For some time, there has been concern over sodium-glucose transport-2 (SGLT-2) inhibitors such as Invokana (canagliflozin), Farxiga (dapagliflozin) and Jardiance (empagliflozin), and whether these prescription medications increase a patient's risk of certain types of cancer. A new study published this month in the journal Diabetology shows that SGLT-2 inhibitors do not necessarily increase a patient's cancer risk.
In 2014, a study appearing in the International Journal of Endocrinology found evidence to suggest that the SGLT receptor itself may be involved in glucose uptake process for a number of cancers. The connection between cancer and sugar has been known since the 1920s, although it only has been recently that scientists have started to understand exactly how sugar is involved in the growth of malignant tumors.
SGLT-2 inhibitors, also known as gliflozin drugs, do increase the risk of urinary tract infections, which in turn may increase the risk of bladder cancer. However, people suffering from diabetes already run a higher risk of developing bladder cancer, so the link between gliflozins and the disease has not been entirely clear. An analysis of data from 2014 indicated that patients using SGLT-2 inhibitors were simply being diagnosed earlier and more effectively, since such patients undergo more frequent urinalysis.
The current study was a meta analysis of all randomized clinical trials involving the three gliflozin drugs. Researchers examined records of over 35,500 patients, 580 of whom were suffering melanomas as well as cancer of the bladder, breast and prostate. While there appeared to be a higher rate of cancer among patients who took SGLT-2 inhibitors, the difference was deemed to be statistically insignificant.
Epidemiologist Dr. Yiquing Song, one of the researchers, said, “Our study provides the latest evidence about the association between use of SGLT2 inhibitors and risk of cancer and will help physicians and patients to better understand the risk when choosing these drugs.” However, he cautioned that more study is required in order to understand the relationship between gliflozin drugs and cancer risk. He added, “Given rapidly increasing use of SGLT2 inhibitors, it is our hope that long-term safety of its use be carefully monitored in future clinical trials and real-world settings.”

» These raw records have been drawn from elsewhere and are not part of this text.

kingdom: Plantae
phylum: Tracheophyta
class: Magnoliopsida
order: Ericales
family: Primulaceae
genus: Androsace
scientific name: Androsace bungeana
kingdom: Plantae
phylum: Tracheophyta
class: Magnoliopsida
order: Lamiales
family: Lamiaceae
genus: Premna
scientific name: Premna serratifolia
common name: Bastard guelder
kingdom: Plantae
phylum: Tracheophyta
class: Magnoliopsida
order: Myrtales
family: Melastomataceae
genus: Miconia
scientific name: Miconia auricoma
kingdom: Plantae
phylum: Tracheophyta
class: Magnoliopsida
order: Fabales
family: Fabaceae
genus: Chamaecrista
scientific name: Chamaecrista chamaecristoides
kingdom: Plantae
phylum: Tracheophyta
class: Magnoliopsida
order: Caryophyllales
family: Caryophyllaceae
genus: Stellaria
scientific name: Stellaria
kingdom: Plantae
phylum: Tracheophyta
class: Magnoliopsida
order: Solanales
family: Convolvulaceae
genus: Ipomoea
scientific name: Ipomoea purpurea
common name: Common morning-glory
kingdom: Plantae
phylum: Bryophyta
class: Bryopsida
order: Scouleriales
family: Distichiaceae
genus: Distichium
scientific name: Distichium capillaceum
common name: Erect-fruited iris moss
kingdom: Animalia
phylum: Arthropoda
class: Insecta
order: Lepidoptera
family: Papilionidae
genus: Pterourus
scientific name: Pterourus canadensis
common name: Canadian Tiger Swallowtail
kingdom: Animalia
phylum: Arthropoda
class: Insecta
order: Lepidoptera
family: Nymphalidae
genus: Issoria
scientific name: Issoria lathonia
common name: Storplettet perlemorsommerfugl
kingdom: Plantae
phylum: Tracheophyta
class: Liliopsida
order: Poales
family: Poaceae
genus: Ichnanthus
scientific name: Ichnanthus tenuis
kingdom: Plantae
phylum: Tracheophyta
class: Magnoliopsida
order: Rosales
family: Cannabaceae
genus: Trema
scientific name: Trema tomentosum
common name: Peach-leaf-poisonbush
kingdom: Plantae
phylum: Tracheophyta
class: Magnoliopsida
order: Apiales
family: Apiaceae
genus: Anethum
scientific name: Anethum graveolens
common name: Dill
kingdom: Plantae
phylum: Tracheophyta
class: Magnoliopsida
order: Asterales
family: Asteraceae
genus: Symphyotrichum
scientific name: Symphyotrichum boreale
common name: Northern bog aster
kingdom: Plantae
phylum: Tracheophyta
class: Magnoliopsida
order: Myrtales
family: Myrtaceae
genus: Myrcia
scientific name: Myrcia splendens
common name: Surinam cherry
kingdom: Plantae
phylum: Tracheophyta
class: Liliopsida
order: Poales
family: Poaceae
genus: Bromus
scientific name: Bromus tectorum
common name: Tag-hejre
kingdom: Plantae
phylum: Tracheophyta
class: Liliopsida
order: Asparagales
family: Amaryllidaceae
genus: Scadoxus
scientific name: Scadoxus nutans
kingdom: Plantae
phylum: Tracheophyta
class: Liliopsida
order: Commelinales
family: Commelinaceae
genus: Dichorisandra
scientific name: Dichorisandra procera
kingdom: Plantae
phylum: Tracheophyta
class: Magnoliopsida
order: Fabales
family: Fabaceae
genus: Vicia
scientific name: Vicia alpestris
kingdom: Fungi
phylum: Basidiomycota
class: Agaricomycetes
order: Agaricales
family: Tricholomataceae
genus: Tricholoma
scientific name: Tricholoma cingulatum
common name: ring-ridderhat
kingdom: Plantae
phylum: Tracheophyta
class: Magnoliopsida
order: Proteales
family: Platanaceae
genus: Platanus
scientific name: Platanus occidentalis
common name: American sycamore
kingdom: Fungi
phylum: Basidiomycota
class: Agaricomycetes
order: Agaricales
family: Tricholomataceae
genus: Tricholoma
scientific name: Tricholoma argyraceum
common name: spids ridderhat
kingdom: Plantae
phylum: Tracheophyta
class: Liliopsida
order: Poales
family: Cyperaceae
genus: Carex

While this information may come as a relief to those taking Invokana or other drugs of the gliflozin class, the fact remains that Invokana is still known to put patients at a higher risk of diabetic-related amputations, ketoacidosis and pancreatitis. In many cases, these injuries occur after only a few weeks or months taking the drug. Current lawsuits against drugmaker Janssen Pharmaceuticals and parent company Johnson & Johnson allege that the manufacturers were aware of these risks and concealed this information from the FDA and the public.